Long-range entropy still bleeds away; attentive readouts became necessary for alignment-heavy tasks.
Exploding gradients are mitigated by clipping; vanishing gradients require architecture changes or attention.
Modern LLM stacks repurpose residual + layer norm lore learned from stabilising RNN/CNN hybrids.

Vanishing gradients mean early tokens stop influencing loss once states saturate; exploding gradients blow activations beyond float range unless clipped. Hochreiter and Schmidhuber’s LSTM tackled this via cell states with linear travels protected by adaptive gates—a software analogy is carefully placed `if` branches controlling information flow.

GRUs compress the mechanics into two gates; engineers often swap them interchangeably unless absolute peak accuracy demands LSTM granularity. Both architectures still bottleneck on parallel training because time is an outer dependency.

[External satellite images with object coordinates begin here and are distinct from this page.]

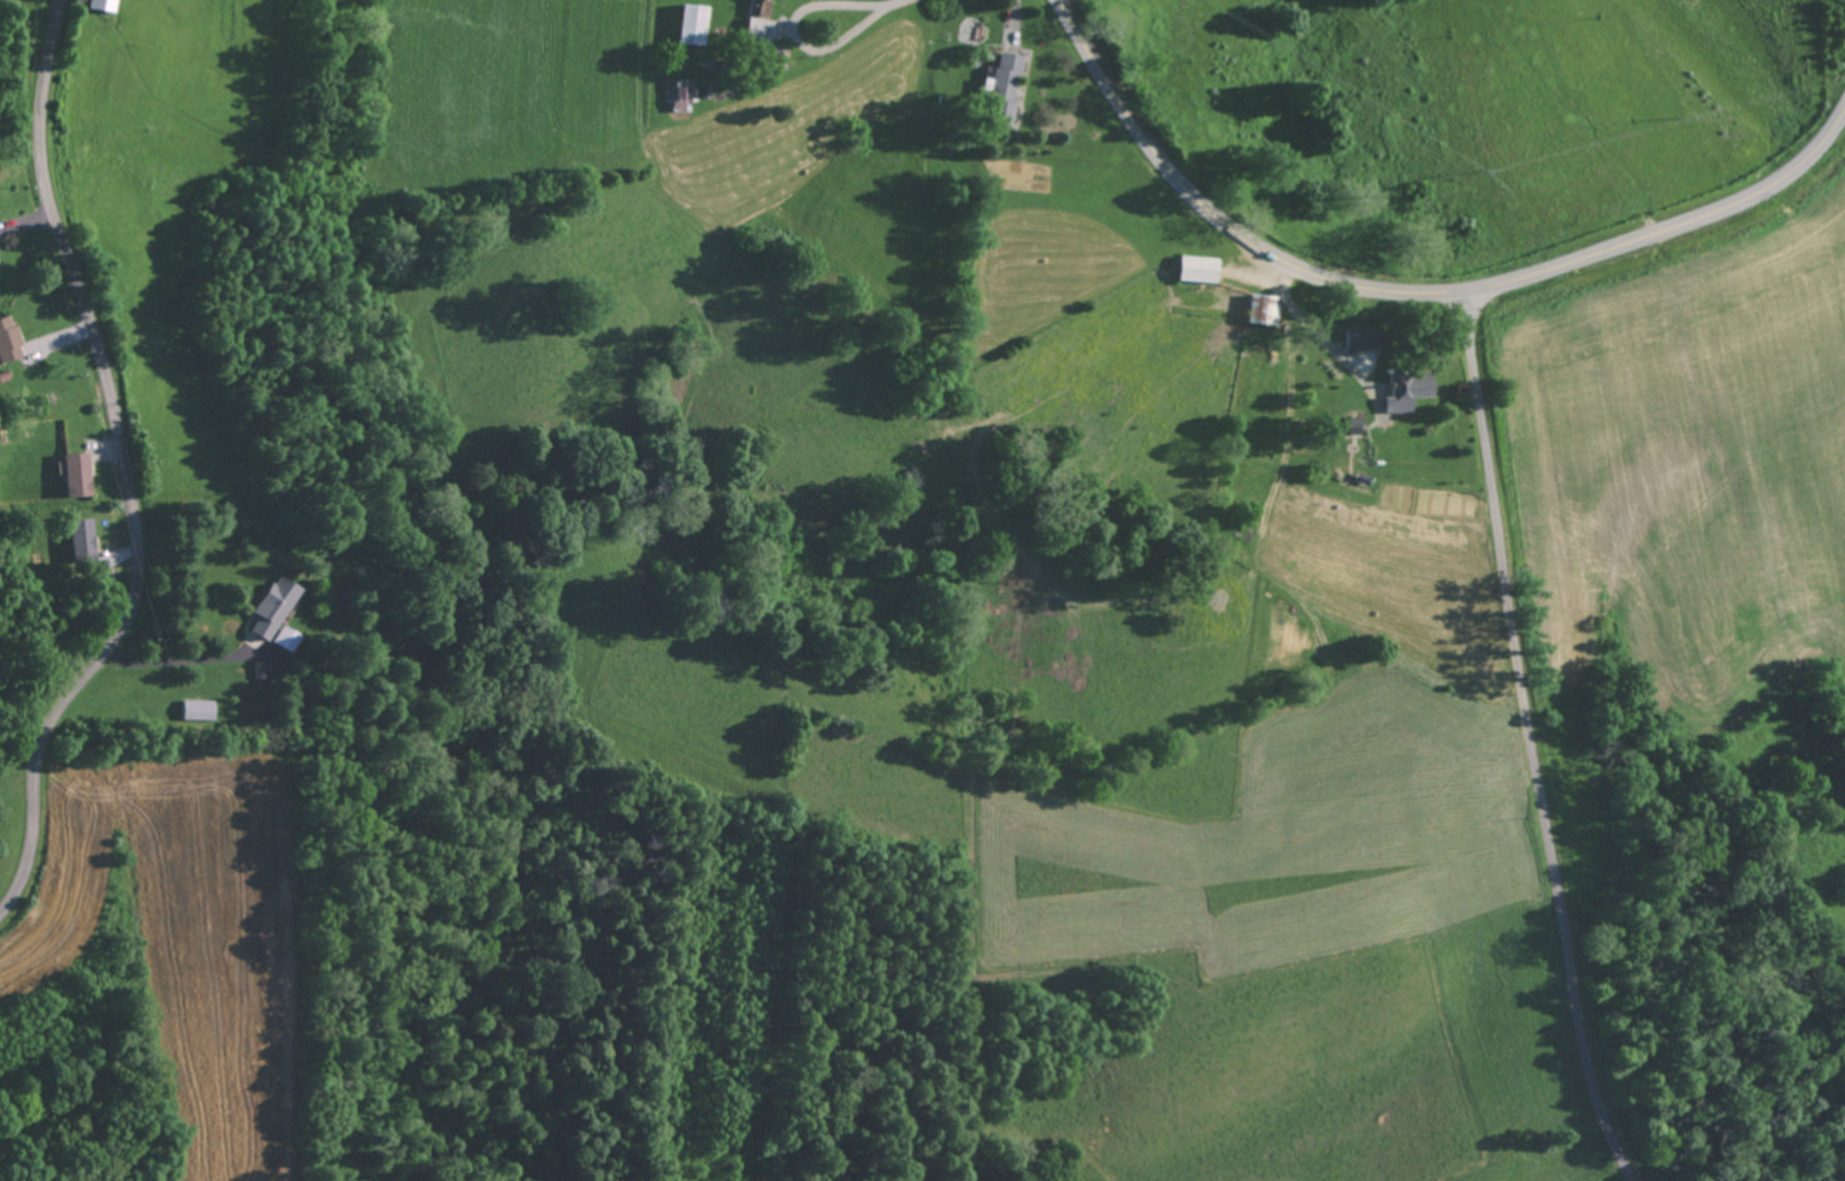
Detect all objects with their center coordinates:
building: (102, 5)
building: (692, 25)
building: (758, 29)
building: (1004, 86)
building: (679, 90)
building: (1197, 269)
road: (1412, 294)
building: (1262, 310)
building: (1352, 340)
building: (8, 341)
building: (1405, 389)
building: (1352, 427)
road: (122, 467)
building: (77, 475)
building: (82, 540)
building: (272, 607)
building: (284, 639)
building: (197, 709)
road: (1528, 740)
road: (197, 817)

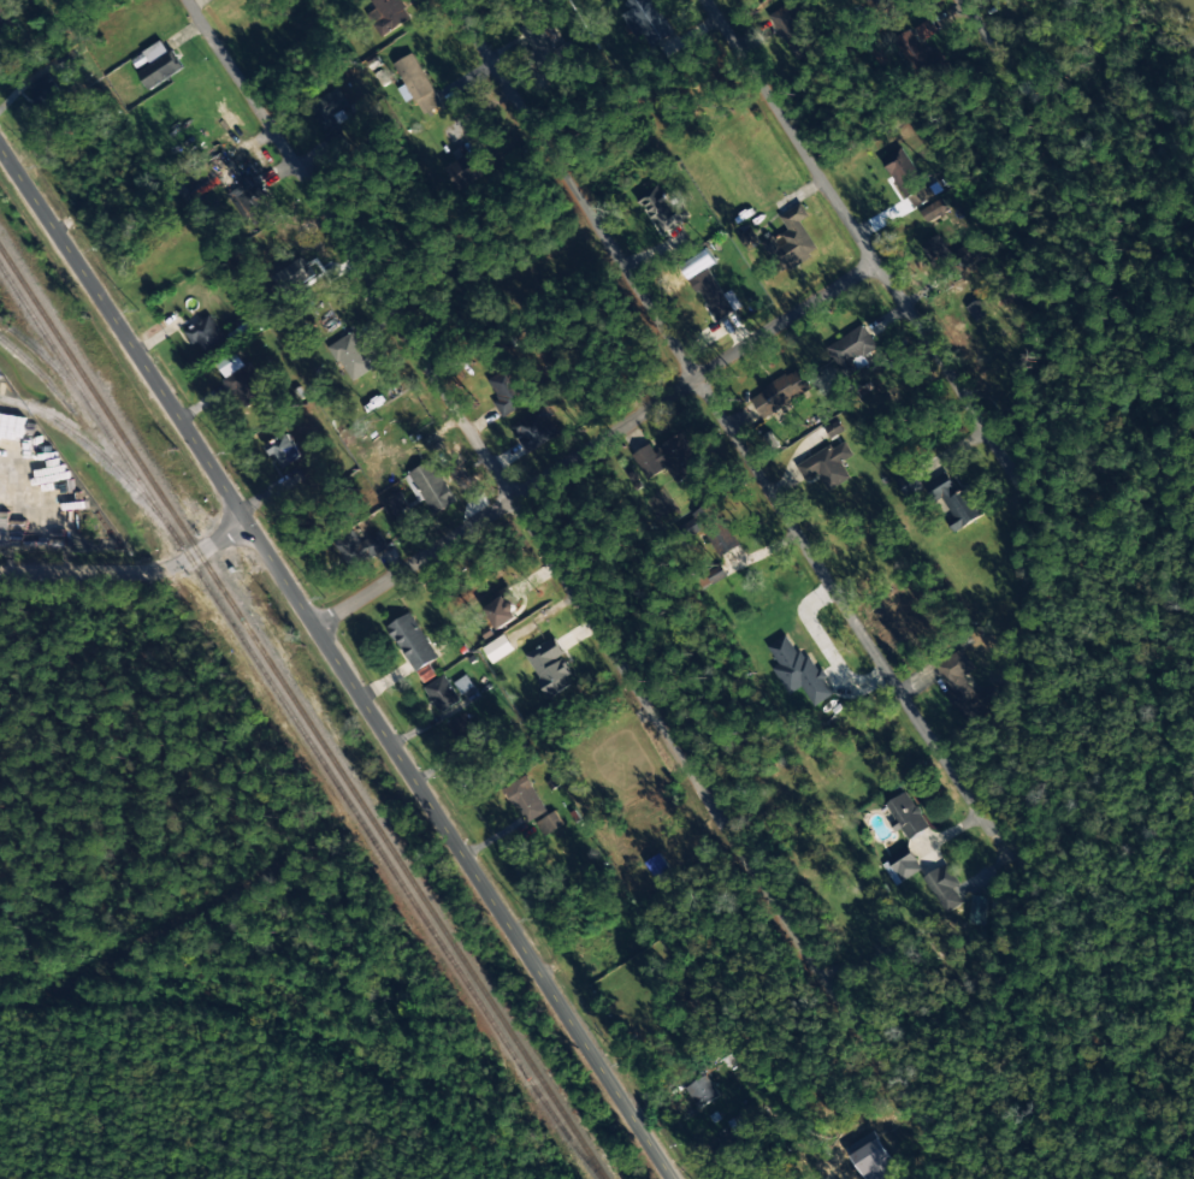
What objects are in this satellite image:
building: (884, 3)
building: (388, 15)
building: (6, 19)
building: (648, 21)
road: (977, 22)
building: (792, 30)
building: (546, 47)
building: (919, 56)
building: (156, 64)
building: (412, 82)
building: (467, 169)
building: (902, 172)
building: (918, 196)
building: (662, 210)
building: (931, 211)
road: (850, 223)
building: (747, 236)
building: (794, 238)
building: (942, 255)
building: (698, 264)
building: (715, 296)
building: (972, 310)
building: (205, 334)
building: (851, 348)
building: (352, 356)
building: (242, 379)
building: (507, 392)
building: (780, 393)
road: (722, 418)
building: (535, 429)
road: (597, 444)
building: (284, 451)
building: (670, 459)
building: (827, 466)
building: (432, 487)
building: (396, 502)
building: (955, 502)
building: (710, 528)
building: (366, 548)
road: (559, 566)
road: (132, 571)
building: (501, 612)
building: (412, 642)
building: (499, 648)
road: (340, 658)
building: (550, 667)
building: (797, 669)
building: (463, 684)
building: (963, 688)
building: (441, 694)
railway: (302, 712)
building: (463, 730)
railway: (309, 742)
building: (525, 799)
building: (906, 816)
building: (547, 824)
building: (902, 868)
building: (943, 888)
building: (974, 910)
building: (702, 1091)
building: (872, 1160)

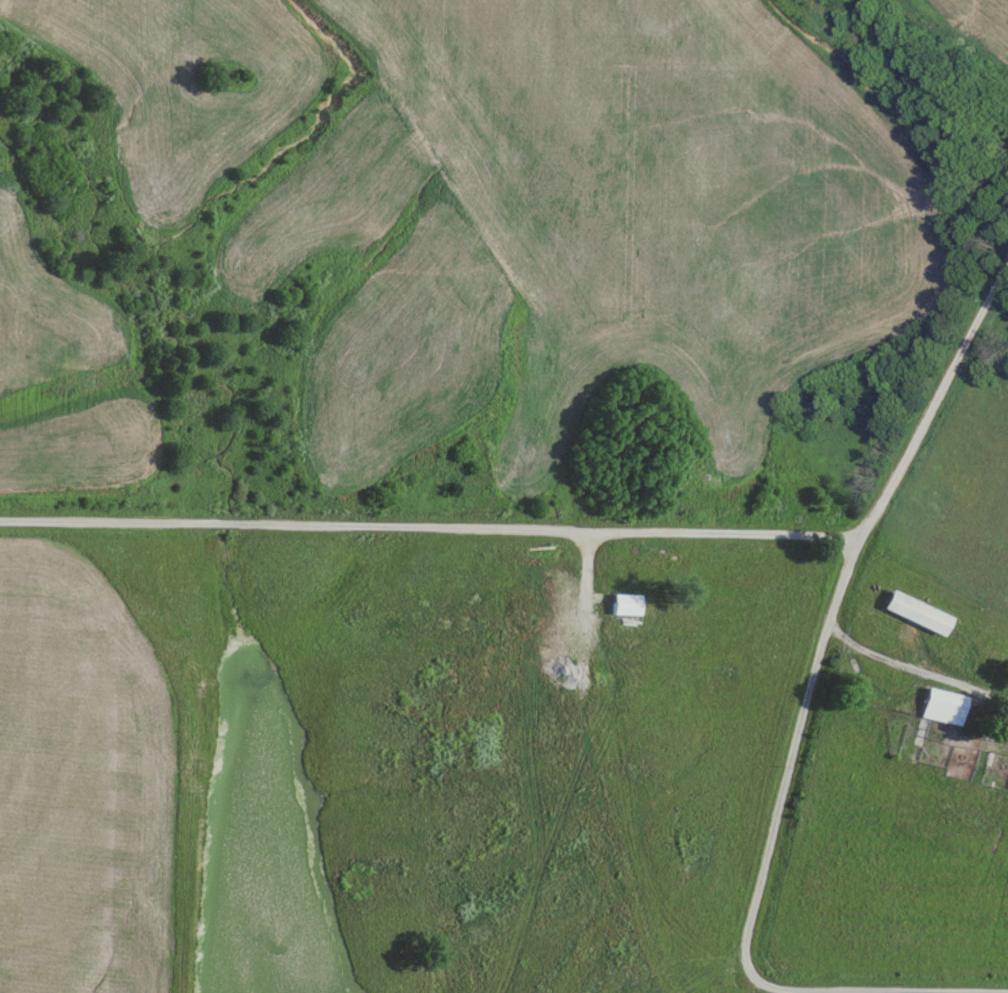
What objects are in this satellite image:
building: (634, 399)
road: (429, 531)
building: (628, 600)
building: (529, 613)
building: (915, 613)
road: (825, 624)
road: (911, 675)
road: (870, 695)
building: (942, 707)
building: (543, 764)

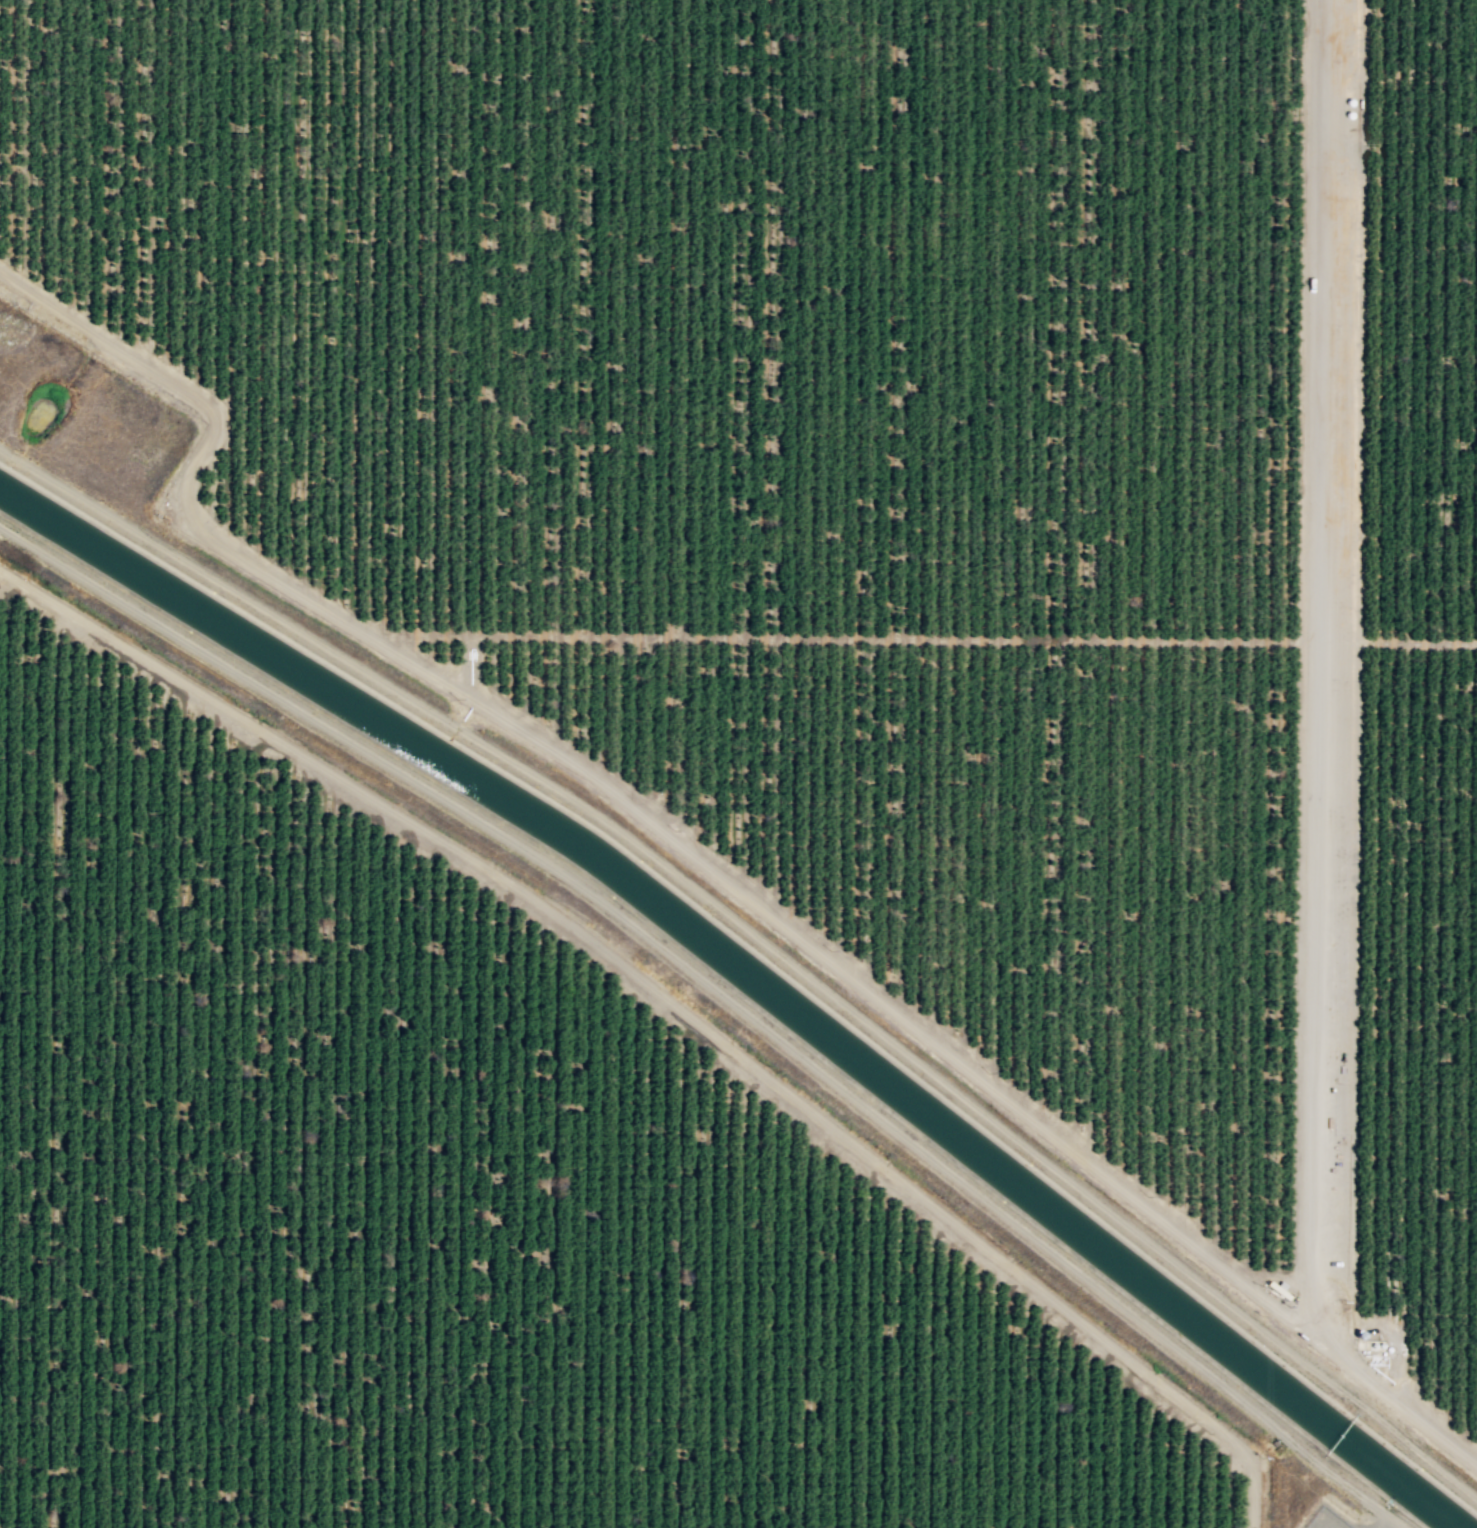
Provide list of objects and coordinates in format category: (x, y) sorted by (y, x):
road: (850, 638)
road: (1418, 642)
road: (1320, 662)
road: (475, 667)
road: (1358, 710)
road: (698, 861)
road: (671, 1005)
road: (1095, 1289)
road: (1469, 1450)

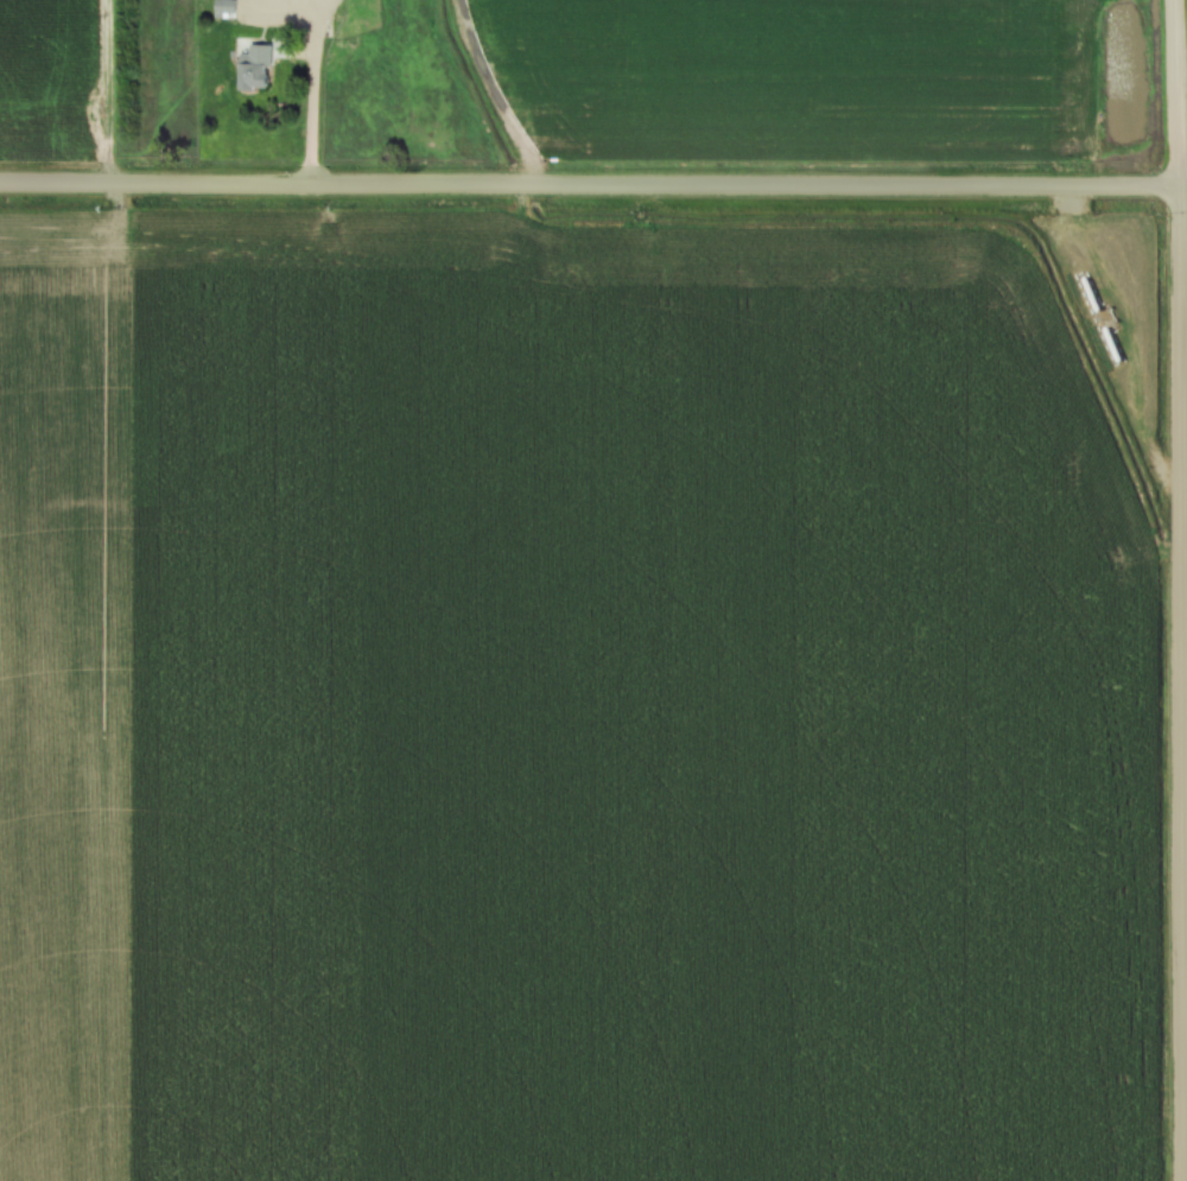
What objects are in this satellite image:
building: (224, 5)
building: (256, 66)
crop: (49, 76)
crop: (790, 78)
road: (314, 89)
road: (593, 187)
road: (1181, 590)
crop: (576, 699)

When Vaswani et al. emphasise residual connections around each sublayer (Figure 1 + Equation surrounding residual block), recognise the conceptual continuity with LSTM gradients: residuals provide uninterrupted routes for tensors to propagate with identity-ish Jacobians.

Layer normalisation parallels batch-free stabilisers that recurrence-friendly networks already preferred; Transformer training stacks tens of residuals with pre-norm tweaks in descendants, reflecting hard-won lore from stabilising sequential models.

So the pedagogical arc is: recurrence solved order but hurt parallelism + long memory; attention solved alignment but existed as a periphery bolt-on; Transformer integrates attention everywhere while borrowing stabilisation idioms gated RNN stacks popularised.

This mental model prevents you from thinking Transformers magically removed optimisation issues—they reorganised depth.